Speaker: Dr. Zhe Sage Chen, New York University
Time: 13:30 – 15:00 p.m., Sep 4, 2024, GMT+8
Venue: B101, Lui Che Woo Building, PKU
Abstract:
The mediodorsal (MD) thalamus is a critical partner for the prefrontal cortex (PFC) in cognitive control. Accumulating evidence has shown that the MD regulates task uncertainty in decision making and enhance cognitive flexibility. However, the computational mechanism of this cognitive process remains unclear. Here we trained biologically-constrained computational models to delineate the mechanistic role of MD in context-dependent decision making. We found that the addition of a feedforward MD structure to the recurrent PFC increased robustness to low cue signal-to-noise ratio, enhanced working memory, and enabled rapid context switching. Incorporating genetically identified thalamocortical connectivity and interneuron cell types into the model replicated key neurophysiological findings in task-performing mice. Our model revealed computational mechanisms and geometric interpretations of MD in regulating cue uncertainty and context switching to enable cognitive flexibility. It also made experimentally testable predictions linking cognitive deficits with disrupted thalamocortical connectivity, prefrontal excitation-inhibition imbalance and dysfunctional inhibitory cell types.Finally, I will discuss several speculative computational hypotheses on MD-PFC interactions and neural plasticity to enable rapid prefrontal computation in the presence of changed task conditions.

### RECORDS
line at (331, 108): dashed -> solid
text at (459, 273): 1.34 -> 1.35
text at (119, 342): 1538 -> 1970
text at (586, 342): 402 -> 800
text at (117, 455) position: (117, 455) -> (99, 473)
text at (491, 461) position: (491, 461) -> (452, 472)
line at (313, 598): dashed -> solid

### INSTRUCTIONS FOR THE TASK
Translate this sentence from the seminar abstract into Spanish: "The mediodorsal (MD) thalamus is a critical partner for the prefrontal cortex (PFC) in cognitive control."

### WRITTEN ANSWER
El tálamo mediodorsal (MD) es un socio crucial de la corteza prefrontal (CPF) en el control cognitivo.